Re: Starting a local open-mic
It doesn't seem to antagonize so much as result in a loud bar of patrons trying to talk over the comedy as comedians try to talk over patrons.
That's exactly what I meant by "antagonize". That sounds awful for everyone. I know an audience of comics can be pretty tight, but they let you do your material, which is the main point of an open mic to begin with.
Actually, an audience of comics is the best audience for an open mic -- they're largely polite, and don't tend to fall for hack jokes (though they may have their own biases you have to correct for). If you regularly have actual non-comic audience members who are there to see a show, it's stupid to have an open mic at that venue. Book the show, entertain the civilians, build something.
What you're describing is no valid alternative to anything.

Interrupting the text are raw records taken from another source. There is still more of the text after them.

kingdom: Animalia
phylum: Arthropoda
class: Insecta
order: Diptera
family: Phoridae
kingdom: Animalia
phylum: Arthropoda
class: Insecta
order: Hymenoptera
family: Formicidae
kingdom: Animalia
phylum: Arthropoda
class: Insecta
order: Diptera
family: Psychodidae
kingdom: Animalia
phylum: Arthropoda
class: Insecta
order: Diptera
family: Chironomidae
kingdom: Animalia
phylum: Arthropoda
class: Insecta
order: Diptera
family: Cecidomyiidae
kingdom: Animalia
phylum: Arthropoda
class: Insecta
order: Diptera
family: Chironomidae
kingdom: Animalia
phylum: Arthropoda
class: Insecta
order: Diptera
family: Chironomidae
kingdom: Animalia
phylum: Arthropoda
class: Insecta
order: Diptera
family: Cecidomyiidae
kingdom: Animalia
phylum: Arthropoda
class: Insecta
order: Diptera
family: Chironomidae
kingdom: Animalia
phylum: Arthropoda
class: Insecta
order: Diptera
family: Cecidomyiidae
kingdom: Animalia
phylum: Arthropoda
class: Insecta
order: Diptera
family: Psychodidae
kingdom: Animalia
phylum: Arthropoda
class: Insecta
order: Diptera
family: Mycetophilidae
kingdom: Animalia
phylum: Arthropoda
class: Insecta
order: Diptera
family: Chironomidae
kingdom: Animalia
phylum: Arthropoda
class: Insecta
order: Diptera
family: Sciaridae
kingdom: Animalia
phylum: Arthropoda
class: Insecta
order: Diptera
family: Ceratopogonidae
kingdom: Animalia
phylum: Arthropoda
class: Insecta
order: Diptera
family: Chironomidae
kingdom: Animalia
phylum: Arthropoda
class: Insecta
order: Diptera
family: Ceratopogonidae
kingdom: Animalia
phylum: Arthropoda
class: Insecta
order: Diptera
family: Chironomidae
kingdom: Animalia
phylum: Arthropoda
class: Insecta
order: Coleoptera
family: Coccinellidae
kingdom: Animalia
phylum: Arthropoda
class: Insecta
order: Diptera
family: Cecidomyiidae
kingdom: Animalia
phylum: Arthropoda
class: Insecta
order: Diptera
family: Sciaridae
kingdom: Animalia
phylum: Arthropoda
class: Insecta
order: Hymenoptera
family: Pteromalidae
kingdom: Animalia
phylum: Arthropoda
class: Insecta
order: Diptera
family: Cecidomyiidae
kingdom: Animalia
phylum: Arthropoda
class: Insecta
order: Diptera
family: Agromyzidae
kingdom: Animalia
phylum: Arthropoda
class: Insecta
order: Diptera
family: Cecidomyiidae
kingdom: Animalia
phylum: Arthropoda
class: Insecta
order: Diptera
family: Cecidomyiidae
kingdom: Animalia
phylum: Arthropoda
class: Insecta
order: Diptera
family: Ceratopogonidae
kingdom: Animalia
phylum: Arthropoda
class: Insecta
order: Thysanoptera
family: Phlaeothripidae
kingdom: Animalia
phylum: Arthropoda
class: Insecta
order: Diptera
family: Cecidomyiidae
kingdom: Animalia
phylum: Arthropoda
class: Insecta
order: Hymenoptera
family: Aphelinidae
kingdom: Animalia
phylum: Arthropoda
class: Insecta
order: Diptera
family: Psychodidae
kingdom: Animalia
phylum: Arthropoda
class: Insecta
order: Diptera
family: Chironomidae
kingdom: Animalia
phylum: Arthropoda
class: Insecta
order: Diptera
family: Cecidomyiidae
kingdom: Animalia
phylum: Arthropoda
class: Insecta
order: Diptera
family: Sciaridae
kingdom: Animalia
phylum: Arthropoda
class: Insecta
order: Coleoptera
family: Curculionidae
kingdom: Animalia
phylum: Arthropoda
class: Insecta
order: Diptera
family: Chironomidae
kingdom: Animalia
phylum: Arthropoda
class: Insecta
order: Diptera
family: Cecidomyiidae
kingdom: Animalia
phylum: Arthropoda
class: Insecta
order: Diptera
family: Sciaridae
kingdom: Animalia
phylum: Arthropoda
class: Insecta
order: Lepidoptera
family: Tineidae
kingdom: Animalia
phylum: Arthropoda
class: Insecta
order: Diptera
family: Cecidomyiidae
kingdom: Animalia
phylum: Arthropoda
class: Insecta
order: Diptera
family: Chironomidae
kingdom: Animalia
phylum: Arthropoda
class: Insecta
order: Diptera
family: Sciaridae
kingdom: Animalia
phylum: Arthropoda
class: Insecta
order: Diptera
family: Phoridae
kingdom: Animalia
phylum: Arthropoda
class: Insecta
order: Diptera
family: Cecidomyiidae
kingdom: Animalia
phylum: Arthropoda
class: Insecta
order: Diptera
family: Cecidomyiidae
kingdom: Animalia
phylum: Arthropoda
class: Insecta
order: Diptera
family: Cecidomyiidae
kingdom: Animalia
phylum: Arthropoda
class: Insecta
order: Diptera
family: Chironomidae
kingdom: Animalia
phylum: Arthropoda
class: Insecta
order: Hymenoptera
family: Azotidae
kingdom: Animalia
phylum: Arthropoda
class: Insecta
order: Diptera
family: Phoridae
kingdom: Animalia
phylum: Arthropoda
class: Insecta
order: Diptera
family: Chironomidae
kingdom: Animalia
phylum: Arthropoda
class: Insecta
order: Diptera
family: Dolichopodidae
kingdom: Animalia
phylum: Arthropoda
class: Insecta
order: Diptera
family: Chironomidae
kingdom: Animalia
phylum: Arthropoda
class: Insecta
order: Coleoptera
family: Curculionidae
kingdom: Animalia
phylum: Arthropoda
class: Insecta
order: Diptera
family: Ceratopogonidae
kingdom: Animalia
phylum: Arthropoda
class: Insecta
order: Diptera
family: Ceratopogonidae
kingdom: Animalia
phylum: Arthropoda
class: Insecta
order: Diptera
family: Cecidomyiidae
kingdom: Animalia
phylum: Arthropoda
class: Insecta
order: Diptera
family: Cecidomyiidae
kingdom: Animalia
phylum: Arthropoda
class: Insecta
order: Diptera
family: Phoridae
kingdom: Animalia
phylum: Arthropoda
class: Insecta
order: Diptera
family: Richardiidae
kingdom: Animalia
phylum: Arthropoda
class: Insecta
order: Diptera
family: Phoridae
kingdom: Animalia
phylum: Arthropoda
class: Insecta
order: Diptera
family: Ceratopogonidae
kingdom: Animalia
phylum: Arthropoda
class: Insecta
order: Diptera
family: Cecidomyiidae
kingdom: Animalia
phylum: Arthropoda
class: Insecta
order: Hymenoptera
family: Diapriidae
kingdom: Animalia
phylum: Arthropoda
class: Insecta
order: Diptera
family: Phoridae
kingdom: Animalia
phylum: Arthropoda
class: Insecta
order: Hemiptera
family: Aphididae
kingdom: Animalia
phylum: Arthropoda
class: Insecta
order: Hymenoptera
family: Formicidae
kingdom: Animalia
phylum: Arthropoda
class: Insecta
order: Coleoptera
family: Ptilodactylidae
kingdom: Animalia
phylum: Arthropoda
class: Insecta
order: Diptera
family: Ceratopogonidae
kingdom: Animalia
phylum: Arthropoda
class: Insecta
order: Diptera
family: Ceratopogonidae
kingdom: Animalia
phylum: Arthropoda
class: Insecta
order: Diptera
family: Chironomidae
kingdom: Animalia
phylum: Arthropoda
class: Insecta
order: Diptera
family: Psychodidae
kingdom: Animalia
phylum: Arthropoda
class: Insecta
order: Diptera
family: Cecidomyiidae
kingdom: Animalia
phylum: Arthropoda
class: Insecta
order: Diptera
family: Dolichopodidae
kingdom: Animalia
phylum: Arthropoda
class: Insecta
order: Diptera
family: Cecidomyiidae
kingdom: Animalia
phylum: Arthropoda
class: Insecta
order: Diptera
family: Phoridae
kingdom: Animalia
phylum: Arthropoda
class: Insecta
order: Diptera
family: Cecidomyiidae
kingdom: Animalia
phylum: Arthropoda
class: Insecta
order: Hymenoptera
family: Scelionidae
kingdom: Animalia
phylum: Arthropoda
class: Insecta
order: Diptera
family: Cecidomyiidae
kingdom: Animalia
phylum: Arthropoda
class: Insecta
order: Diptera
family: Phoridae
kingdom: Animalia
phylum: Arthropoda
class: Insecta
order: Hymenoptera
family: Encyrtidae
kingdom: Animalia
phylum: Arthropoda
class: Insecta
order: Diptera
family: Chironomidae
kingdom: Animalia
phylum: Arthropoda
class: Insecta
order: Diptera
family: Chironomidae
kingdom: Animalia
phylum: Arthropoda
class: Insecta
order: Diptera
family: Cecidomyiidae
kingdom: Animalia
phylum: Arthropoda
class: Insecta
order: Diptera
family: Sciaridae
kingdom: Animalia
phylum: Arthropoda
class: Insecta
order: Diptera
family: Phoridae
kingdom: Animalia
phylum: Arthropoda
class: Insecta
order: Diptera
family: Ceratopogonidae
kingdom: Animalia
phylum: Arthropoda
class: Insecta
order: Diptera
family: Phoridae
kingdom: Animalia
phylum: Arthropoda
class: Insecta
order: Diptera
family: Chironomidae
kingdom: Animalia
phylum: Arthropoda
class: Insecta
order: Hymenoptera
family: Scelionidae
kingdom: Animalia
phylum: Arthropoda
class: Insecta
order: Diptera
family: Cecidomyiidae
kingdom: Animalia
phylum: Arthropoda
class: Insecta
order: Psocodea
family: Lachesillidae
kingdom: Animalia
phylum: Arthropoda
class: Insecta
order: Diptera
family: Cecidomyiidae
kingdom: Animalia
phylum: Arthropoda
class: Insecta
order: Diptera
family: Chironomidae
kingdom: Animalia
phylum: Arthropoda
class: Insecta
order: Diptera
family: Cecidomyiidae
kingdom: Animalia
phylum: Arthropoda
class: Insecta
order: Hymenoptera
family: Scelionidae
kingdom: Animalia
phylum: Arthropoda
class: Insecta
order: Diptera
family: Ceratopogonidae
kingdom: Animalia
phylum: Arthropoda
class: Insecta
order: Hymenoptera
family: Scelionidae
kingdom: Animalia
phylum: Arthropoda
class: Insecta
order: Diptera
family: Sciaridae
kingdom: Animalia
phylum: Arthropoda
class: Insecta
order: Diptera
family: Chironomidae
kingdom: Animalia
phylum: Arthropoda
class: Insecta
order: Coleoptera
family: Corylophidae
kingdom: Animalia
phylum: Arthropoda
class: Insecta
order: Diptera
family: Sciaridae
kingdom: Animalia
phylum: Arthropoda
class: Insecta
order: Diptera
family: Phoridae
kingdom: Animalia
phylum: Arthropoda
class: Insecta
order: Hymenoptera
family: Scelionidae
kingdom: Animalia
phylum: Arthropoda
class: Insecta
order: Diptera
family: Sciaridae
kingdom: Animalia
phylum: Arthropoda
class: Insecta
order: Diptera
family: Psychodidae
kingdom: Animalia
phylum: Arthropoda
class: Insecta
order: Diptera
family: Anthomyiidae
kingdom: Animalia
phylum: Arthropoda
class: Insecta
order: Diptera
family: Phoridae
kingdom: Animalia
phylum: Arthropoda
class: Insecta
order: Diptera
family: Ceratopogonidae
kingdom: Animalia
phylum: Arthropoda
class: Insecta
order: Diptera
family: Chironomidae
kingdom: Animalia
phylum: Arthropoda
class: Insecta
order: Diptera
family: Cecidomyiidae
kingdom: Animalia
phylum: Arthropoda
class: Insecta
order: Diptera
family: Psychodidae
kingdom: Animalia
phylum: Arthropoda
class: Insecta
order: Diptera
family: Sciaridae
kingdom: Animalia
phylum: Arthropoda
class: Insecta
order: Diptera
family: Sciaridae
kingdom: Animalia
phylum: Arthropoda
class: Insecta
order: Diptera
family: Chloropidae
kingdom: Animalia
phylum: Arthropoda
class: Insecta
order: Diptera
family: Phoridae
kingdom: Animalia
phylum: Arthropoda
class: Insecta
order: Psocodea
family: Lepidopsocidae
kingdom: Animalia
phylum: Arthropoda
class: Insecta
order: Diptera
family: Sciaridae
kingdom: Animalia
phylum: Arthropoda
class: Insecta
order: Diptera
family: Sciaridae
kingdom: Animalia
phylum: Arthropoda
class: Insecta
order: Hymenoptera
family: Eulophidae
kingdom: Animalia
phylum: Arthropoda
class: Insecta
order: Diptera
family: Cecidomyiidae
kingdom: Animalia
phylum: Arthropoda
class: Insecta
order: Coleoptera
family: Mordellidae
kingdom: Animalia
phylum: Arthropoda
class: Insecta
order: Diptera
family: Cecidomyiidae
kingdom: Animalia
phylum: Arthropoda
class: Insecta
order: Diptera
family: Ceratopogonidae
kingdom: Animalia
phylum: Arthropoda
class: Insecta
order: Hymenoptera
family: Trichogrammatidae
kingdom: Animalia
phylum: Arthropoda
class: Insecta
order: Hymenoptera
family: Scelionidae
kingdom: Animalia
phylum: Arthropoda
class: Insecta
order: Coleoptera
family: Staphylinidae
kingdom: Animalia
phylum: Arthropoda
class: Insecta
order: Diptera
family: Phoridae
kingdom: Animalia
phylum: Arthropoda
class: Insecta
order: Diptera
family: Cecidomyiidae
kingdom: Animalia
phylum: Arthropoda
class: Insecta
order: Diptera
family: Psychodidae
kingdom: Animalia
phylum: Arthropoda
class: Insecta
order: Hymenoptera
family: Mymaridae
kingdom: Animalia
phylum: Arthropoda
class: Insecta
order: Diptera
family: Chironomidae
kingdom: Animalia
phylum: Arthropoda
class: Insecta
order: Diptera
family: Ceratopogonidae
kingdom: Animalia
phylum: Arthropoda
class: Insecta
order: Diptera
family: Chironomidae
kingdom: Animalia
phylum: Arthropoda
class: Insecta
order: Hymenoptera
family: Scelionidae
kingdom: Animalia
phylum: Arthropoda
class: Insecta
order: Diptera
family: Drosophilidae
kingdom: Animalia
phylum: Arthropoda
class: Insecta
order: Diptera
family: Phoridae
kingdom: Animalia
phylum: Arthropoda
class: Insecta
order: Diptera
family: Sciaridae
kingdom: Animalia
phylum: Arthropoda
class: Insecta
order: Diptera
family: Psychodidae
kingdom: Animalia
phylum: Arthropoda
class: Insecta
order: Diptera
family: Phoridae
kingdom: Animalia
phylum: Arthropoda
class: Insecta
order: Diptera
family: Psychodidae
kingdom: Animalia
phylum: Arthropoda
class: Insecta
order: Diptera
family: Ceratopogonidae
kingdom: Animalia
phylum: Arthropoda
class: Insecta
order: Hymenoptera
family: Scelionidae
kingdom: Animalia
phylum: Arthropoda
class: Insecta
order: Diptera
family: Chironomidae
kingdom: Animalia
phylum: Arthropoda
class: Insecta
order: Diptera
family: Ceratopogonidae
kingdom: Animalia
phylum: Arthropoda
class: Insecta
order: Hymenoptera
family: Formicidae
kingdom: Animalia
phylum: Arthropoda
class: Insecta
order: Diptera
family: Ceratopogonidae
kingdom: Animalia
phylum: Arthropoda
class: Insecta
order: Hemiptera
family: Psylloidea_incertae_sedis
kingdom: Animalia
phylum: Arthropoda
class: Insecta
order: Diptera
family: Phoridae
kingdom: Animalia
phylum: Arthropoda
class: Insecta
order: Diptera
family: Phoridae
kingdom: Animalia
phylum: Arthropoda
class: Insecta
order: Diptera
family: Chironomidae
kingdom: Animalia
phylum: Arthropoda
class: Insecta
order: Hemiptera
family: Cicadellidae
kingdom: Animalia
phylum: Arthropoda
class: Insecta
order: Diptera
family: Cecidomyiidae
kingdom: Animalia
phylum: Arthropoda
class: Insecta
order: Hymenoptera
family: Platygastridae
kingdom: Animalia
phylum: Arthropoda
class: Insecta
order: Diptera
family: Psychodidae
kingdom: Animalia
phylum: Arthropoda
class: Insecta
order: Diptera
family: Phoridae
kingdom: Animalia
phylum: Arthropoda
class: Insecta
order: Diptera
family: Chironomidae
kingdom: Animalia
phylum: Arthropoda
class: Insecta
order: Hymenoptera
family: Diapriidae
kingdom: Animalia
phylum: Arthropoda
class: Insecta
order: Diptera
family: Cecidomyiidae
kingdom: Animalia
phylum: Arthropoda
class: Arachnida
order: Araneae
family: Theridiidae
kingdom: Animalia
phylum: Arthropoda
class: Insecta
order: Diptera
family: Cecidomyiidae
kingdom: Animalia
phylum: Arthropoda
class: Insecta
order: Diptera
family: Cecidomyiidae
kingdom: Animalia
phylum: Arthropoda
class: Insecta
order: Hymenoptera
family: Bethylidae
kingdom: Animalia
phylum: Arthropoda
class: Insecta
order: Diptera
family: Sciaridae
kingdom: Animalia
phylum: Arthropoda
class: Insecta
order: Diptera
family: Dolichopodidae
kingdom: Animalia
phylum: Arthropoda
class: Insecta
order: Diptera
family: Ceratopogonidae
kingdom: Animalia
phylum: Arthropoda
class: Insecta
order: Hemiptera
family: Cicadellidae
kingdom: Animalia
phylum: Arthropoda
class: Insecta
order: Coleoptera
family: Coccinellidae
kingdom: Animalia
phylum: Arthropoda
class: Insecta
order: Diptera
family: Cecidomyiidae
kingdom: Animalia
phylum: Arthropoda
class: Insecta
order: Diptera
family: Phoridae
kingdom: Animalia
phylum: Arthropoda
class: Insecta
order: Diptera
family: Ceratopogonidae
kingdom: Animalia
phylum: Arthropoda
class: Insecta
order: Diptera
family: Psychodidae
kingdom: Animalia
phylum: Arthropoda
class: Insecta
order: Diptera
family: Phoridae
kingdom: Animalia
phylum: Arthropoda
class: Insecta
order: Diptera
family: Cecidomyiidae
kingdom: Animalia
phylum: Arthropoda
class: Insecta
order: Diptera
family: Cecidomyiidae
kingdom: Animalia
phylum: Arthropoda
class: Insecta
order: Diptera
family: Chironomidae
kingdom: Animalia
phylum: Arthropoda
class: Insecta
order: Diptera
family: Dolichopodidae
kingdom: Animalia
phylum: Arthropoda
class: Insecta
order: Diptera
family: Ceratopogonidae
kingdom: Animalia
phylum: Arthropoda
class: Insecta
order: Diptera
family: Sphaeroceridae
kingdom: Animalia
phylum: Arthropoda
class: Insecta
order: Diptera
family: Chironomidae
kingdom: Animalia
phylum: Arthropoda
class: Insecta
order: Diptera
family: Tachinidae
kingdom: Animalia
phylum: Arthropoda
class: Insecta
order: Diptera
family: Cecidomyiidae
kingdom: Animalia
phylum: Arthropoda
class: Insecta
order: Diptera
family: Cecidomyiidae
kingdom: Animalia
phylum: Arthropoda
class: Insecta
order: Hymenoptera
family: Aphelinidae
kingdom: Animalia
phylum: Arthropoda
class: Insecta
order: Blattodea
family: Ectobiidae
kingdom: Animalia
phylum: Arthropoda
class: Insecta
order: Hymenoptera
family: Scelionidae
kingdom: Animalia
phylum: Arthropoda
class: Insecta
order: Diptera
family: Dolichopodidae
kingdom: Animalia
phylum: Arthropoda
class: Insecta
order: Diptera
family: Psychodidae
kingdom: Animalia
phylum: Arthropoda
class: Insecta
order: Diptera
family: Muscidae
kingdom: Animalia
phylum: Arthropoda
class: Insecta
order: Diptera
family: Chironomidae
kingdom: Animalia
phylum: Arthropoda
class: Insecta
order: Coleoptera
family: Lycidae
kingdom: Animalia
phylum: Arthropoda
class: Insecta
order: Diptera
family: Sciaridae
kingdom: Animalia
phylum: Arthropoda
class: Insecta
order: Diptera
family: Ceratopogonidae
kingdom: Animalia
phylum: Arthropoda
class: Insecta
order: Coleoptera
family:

And I guess my point is not so much that that existing open mic should close -- though there are serious ethical and business issues with the idea of stand-up (open-mic stand-up, at that) being presented to an audience which is likely to see it as an annoyance. That's not good for anyone. Not on the night, not in the long term. Why would you want the people who go to that bar to associate stand-up comedy with some jerk with a microphone trying to shout over them? You're not just killing one audience on the night, you're killing potential future audiences for real shows.
(Not you specifically. I know.)
But at the very least, can we agree that just because misfortune has thrust one open mic into a terrible situation, that's no reason to deliberately create another terrible open mic?
Erik Charles Nielsen is a moderately funny fellow... right?